[Entries drawn from a collection]
--------------------------------

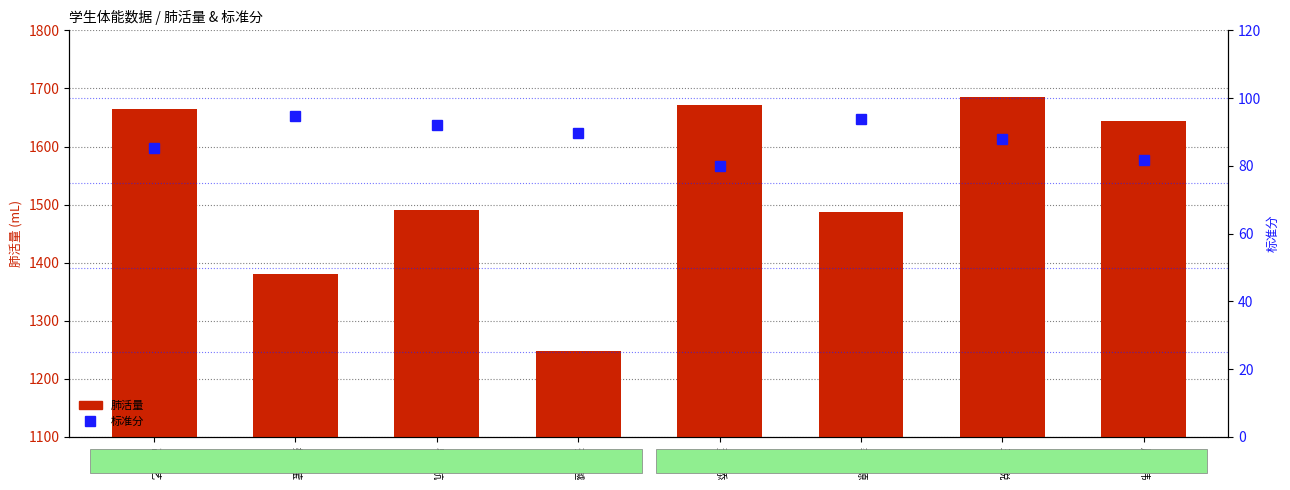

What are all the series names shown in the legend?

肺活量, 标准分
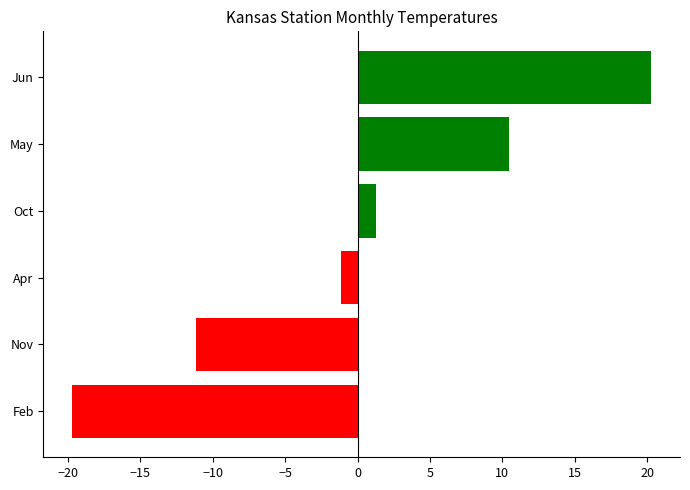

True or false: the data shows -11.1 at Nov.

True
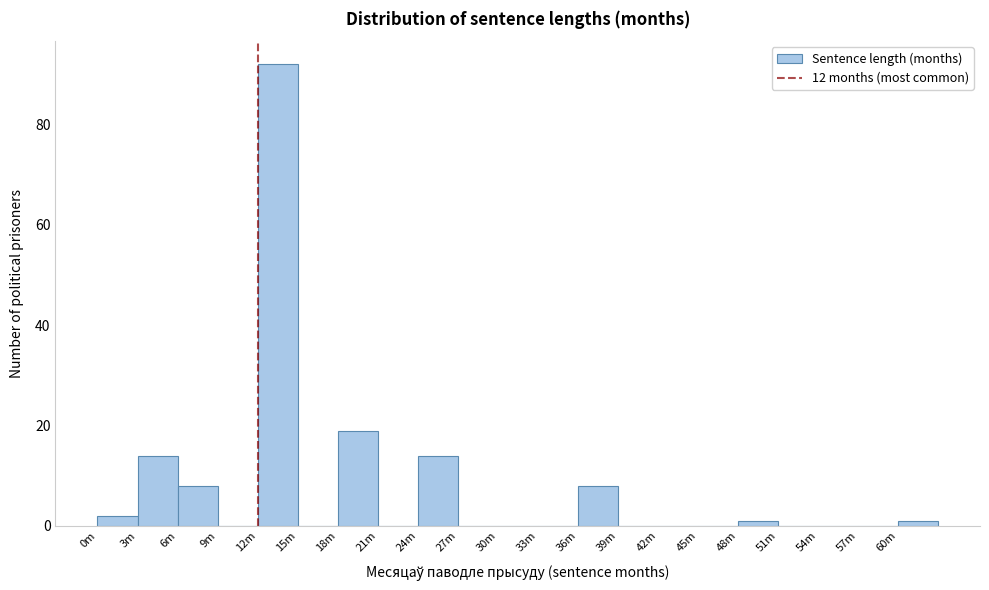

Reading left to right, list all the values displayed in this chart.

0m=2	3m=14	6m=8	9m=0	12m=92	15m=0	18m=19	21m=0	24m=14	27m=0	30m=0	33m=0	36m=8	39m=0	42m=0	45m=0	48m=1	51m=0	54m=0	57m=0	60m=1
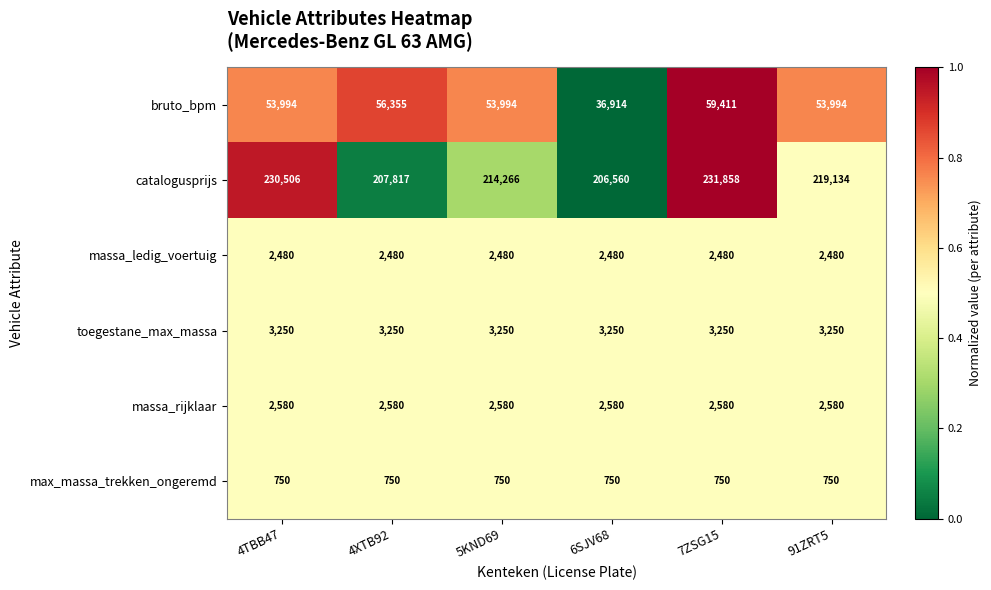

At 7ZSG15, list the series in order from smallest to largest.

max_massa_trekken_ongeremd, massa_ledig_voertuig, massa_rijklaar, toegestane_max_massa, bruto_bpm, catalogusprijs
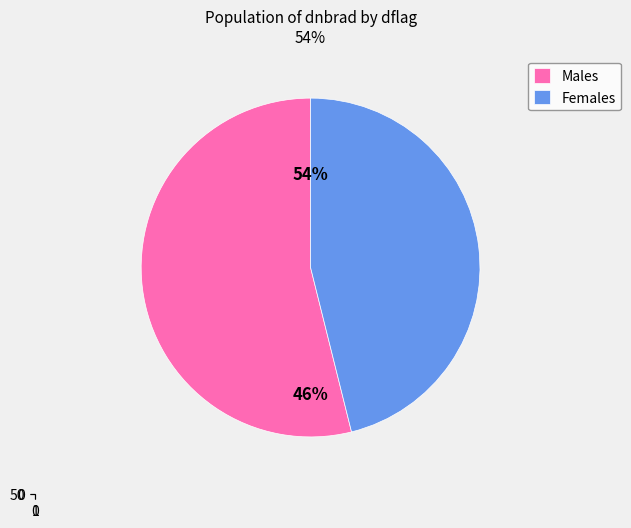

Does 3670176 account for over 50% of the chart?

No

--------------------------------

[ASSIGNMENT] Can you convert every line of the records above into a JSON list of strings, one string per line, with blank lines and the pictures left out?

[EXERCISE OUTPUT]
[
  "What are all the series names shown in the legend?",
  "肺活量, 标准分",
  "True or false: the data shows -11.1 at Nov.",
  "True",
  "Reading left to right, list all the values displayed in this chart.",
  "0m=2\t3m=14\t6m=8\t9m=0\t12m=92\t15m=0\t18m=19\t21m=0\t24m=14\t27m=0\t30m=0\t33m=0\t36m=8\t39m=0\t42m=0\t45m=0\t48m=1\t51m=0\t54m=0\t57m=0\t60m=1",
  "At 7ZSG15, list the series in order from smallest to largest.",
  "max_massa_trekken_ongeremd, massa_ledig_voertuig, massa_rijklaar, toegestane_max_massa, bruto_bpm, catalogusprijs",
  "Does 3670176 account for over 50% of the chart?",
  "No"
]